EXERCISE
In the records below, find the line holding "thumb ip: (273, 471)" and the line holding "pinky tip: (428, 450)". Set down both, with every line between them, exactly.

───── RECORDED DATA

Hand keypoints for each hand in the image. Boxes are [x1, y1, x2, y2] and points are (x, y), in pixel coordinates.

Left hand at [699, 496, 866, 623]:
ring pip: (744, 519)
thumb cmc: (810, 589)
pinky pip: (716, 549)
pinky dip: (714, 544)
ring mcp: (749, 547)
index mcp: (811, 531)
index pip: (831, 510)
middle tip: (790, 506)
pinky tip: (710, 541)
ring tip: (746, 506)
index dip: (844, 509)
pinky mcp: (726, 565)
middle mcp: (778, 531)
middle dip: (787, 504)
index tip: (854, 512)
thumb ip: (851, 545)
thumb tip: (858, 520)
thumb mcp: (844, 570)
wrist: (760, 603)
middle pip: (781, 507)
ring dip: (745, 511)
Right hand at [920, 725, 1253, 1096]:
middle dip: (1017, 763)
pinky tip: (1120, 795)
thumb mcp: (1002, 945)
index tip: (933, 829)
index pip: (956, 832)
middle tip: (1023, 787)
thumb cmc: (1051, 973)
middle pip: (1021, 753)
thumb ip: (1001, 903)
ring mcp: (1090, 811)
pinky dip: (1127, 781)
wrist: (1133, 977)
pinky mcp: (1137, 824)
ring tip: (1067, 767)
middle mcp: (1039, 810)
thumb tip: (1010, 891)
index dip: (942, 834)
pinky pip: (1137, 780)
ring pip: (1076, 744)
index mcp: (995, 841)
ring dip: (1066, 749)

──────────
───── RECORDED DATA

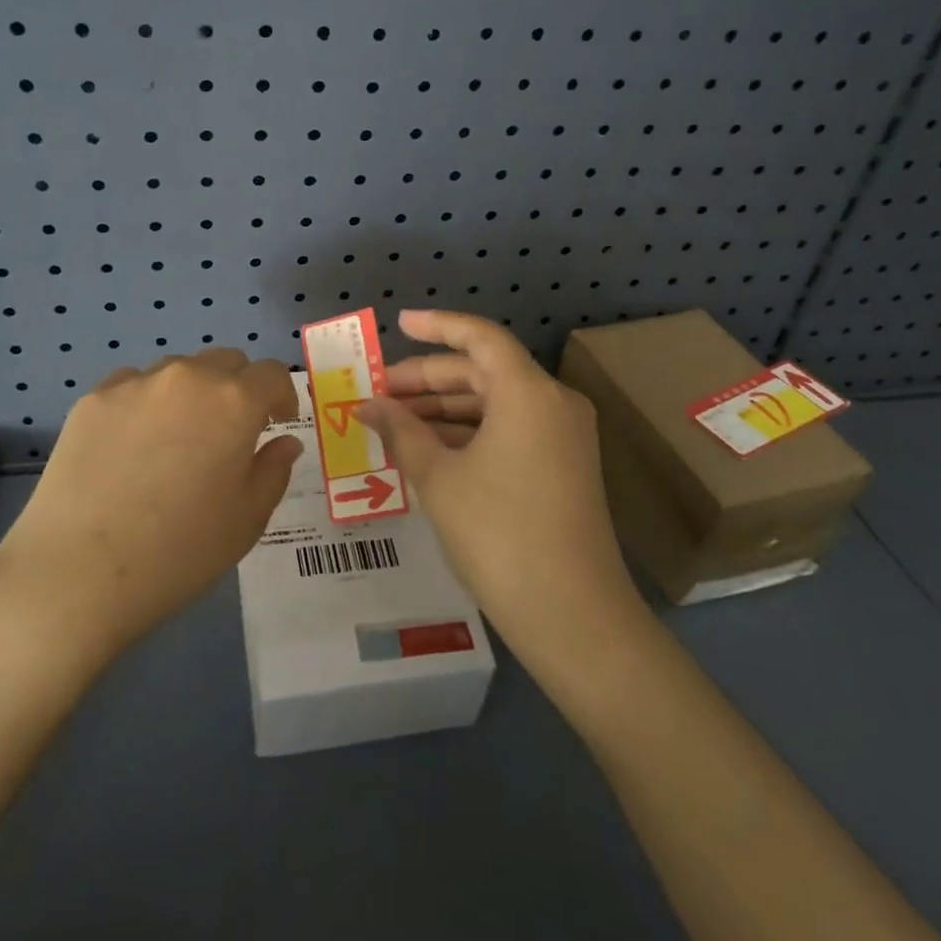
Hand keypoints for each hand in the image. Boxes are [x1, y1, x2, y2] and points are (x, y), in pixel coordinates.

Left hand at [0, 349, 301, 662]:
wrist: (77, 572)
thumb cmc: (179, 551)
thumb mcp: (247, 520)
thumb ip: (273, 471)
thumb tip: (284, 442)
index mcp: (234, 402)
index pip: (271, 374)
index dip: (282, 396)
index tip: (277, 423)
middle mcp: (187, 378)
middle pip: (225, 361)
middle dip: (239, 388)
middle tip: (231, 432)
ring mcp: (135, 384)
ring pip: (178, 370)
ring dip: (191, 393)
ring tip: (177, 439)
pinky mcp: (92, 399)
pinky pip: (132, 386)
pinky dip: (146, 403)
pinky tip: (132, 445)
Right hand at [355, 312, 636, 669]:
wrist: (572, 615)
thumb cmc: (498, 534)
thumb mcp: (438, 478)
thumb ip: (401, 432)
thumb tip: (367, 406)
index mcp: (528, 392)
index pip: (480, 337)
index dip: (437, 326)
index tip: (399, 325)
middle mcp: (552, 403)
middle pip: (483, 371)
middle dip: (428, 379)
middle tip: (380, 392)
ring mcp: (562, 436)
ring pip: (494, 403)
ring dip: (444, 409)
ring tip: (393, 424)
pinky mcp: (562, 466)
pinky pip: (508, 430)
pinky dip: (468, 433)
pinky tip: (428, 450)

──────────
───── RECORDED DATA

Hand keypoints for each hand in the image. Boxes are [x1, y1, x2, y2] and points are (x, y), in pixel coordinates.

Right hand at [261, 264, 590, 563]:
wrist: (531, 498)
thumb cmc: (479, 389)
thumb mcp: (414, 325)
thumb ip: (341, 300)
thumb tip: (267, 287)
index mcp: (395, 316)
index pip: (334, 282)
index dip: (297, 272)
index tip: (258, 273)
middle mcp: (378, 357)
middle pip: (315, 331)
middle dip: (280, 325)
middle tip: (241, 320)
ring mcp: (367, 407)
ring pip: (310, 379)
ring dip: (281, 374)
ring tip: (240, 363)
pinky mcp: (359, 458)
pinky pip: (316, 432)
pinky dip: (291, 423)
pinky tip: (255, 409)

──────────

COMPLETED EXERCISE
thumb ip: (273, 471)
thumb tip: (284, 442)
index mcp: (234, 402)
index pip: (271, 374)
index dip: (282, 396)
index tip: (277, 423)
middle mcp: (187, 378)
middle pip: (225, 361)
middle dip: (239, 388)
middle tip: (231, 432)
ring mcp: (135, 384)
ring pip: (178, 370)
ring dip: (191, 393)
ring tip: (177, 439)
pinky mcp: (92, 399)
pinky pip: (132, 386)
pinky dip: (146, 403)
pinky tip: (132, 445)
Right hand at [355, 312, 636, 669]:
wrist: (572, 615)
thumb cmc: (498, 534)
thumb mcp: (438, 478)
thumb ip: (401, 432)
thumb tip: (367, 406)
index mcp: (528, 392)
index pip: (480, 337)
index dip: (437, 326)
index tip: (399, 325)
middle mcp: (552, 403)
middle pip: (483, 371)
middle dip: (428, 379)
middle tip: (380, 392)
ring mcp: (562, 436)
ring pip: (494, 403)
ring dip: (444, 409)
ring tip: (393, 424)
pinky mcp: (562, 466)
pinky pip: (508, 430)
pinky dip: (468, 433)
pinky tip: (428, 450)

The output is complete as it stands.